Biophysics Graduate Group, University of California, Berkeley, CA, 94720, USA.
Center for Computational Biology, University of California, Berkeley, CA, 94720, USA.
Genome Med. 2023 Jul 13;15(1):51. doi: 10.1186/s13073-023-01199-y.
Curated databases of genetic variants assist clinicians and researchers in interpreting genetic variation. Yet, these databases contain some misclassified variants. It is unclear whether variant misclassification is abating as these databases rapidly grow and implement new guidelines.
Using archives of ClinVar and HGMD, we investigated how variant misclassification has changed over 6 years, across different ancestry groups. We considered inborn errors of metabolism (IEMs) screened in newborns as a model system because these disorders are often highly penetrant with neonatal phenotypes. We used samples from the 1000 Genomes Project (1KGP) to identify individuals with genotypes that were classified by the databases as pathogenic. Due to the rarity of IEMs, nearly all such classified pathogenic genotypes indicate likely variant misclassification in ClinVar or HGMD.
While the false-positive rates of both ClinVar and HGMD have improved over time, HGMD variants currently imply two orders of magnitude more affected individuals in 1KGP than ClinVar variants. We observed that African ancestry individuals have a significantly increased chance of being incorrectly indicated to be affected by a screened IEM when HGMD variants are used. However, this bias affecting genomes of African ancestry was no longer significant once common variants were removed in accordance with recent variant classification guidelines. We discovered that ClinVar variants classified as Pathogenic or Likely Pathogenic are reclassified sixfold more often than DM or DM? variants in HGMD, which has likely resulted in ClinVar's lower false-positive rate.
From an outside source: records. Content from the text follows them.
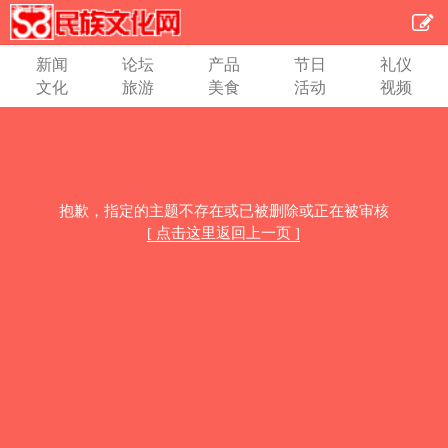
新闻
论坛
产品
节日
礼仪
文化
旅游
美食
活动
视频
抱歉，指定的主题不存在或已被删除或正在被审核
[ 点击这里返回上一页 ]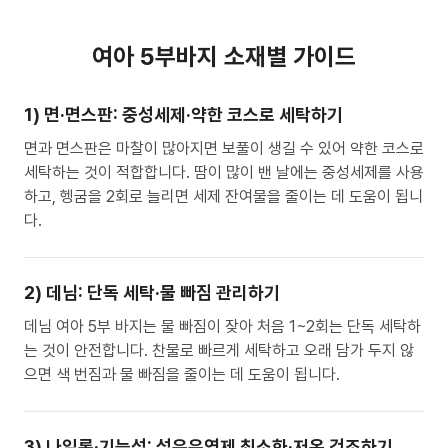
여아 5부바지 소재별 가이드
1) 면·면스판: 중성세제·약한 코스로 세탁하기
면과 면스판은 마찰이 많아지면 보풀이 생길 수 있어 약한 코스로
세탁하는 것이 적합합니다. 땀이 많이 밴 날에는 중성세제를 사용
하고, 헹굼을 2회로 늘리면 세제 잔여물을 줄이는 데 도움이 됩니
다.
2) 데님: 단독 세탁·물 빠짐 관리하기
데님 여아 5부 바지는 물 빠짐이 잦아 처음 1~2회는 단독 세탁하
는 것이 안전합니다. 찬물로 빠르게 세탁하고 오래 담가 두지 않
으면 색 번짐과 물 빠짐을 줄이는 데 도움이 됩니다.
3) 나일론·기능성: 섬유유연제 최소화·저온 건조하기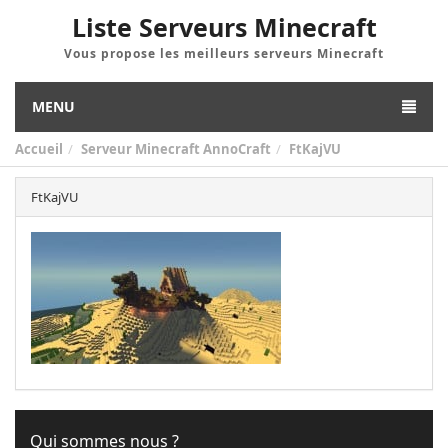
Liste Serveurs Minecraft
Vous propose les meilleurs serveurs Minecraft
MENU
Accueil
Serveur Minecraft AnnoCraft
FtKajVU
FtKajVU
Qui sommes nous ?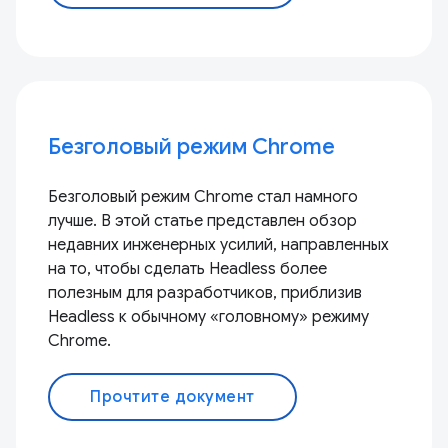
Безголовый режим Chrome
Безголовый режим Chrome стал намного
лучше. В этой статье представлен обзор
недавних инженерных усилий, направленных
на то, чтобы сделать Headless более
полезным для разработчиков, приблизив
Headless к обычному «головному» режиму
Chrome.
Прочтите документ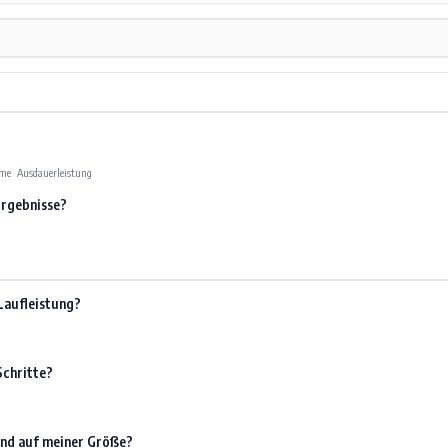
hme
·
Ausdauerleistung
Ergebnisse?
Laufleistung?
Schritte?
rend auf meiner Größe?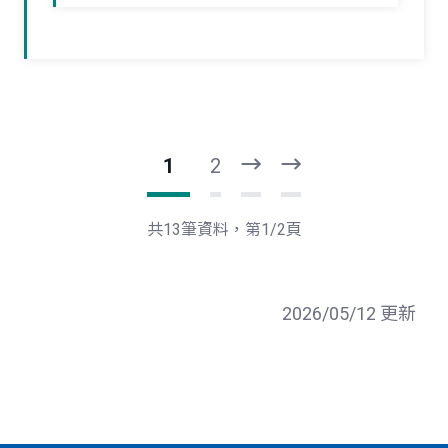
1
2
下
最
一
後
頁
一
共13筆資料，第1/2頁
頁
2026/05/12 更新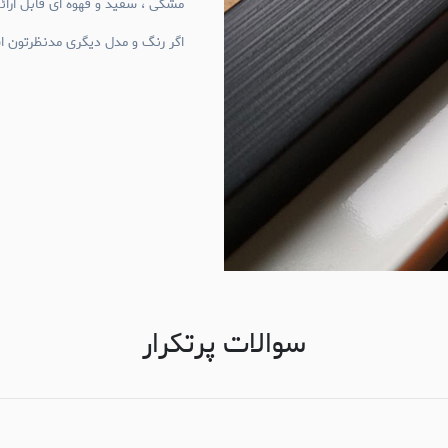
مشکی ، سفید و قهوه ای قابل ارا
اگر رنگ و مدل دیگری مدنظرتون اس
سوالات پرتکرار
Considering misclassified variants that have since been reclassified reveals our increasing understanding of rare genetic variation. We found that variant classification guidelines and allele frequency databases comprising genetically diverse samples are important factors in reclassification. We also discovered that ClinVar variants common in European and South Asian individuals were more likely to be reclassified to a lower confidence category, perhaps due to an increased chance of these variants being classified by multiple submitters. We discuss features for variant classification databases that would support their continued improvement.
经过精心整理的遗传变异数据库可帮助临床医生和研究人员解读遗传变异。然而,这些数据库中存在一些错误分类的变异。目前尚不清楚随着这些数据库的快速增长和新指南的实施,变异错误分类是否会减少。
我们利用 ClinVar 和 HGMD 的档案,研究了在不同祖先群体中,变异错误分类在过去 6 年中是如何变化的。我们选择新生儿筛查的遗传性代谢疾病(IEM)作为模型系统,因为这些疾病的表型通常具有较高的外显率和新生儿表现。我们使用 1000 基因组计划(1KGP)的样本,确定了数据库中被归类为致病性的个体的基因型。由于 IEM 的罕见性,几乎所有被归类为致病性的基因型都表明 ClinVar 或 HGMD 中存在可能的变异错误分类。
尽管 ClinVar 和 HGMD 的假阳性率随着时间的推移有所改善,但 HGMD 变体目前在 1KGP 中暗示的受影响个体数量比 ClinVar 变体多两个数量级。我们观察到,当使用 HGMD 变体时,非洲裔个体被错误地指示为受筛选的 IEM 影响的可能性显著增加。然而,一旦按照最近的变异分类指南去除常见变异,这种影响非洲裔个体基因组的偏差就不再显著。我们发现,ClinVar 变体被归类为致病性或可能致病性的比例是 HGMD 中 DM 或 DM?变体的六倍,这可能导致 ClinVar 的假阳性率较低。
考虑到后来被重新分类的错误分类的变异,揭示了我们对罕见遗传变异的理解不断增加。我们发现,变异分类指南和包含遗传多样化样本的等位基因频率数据库是重新分类的重要因素。我们还发现,在欧洲和南亚个体中常见的 ClinVar 变体更有可能被重新归类为置信度较低的类别,这可能是由于这些变体被多个提交者分类的机会增加所致。我们讨论了支持变异分类数据库持续改进的特征。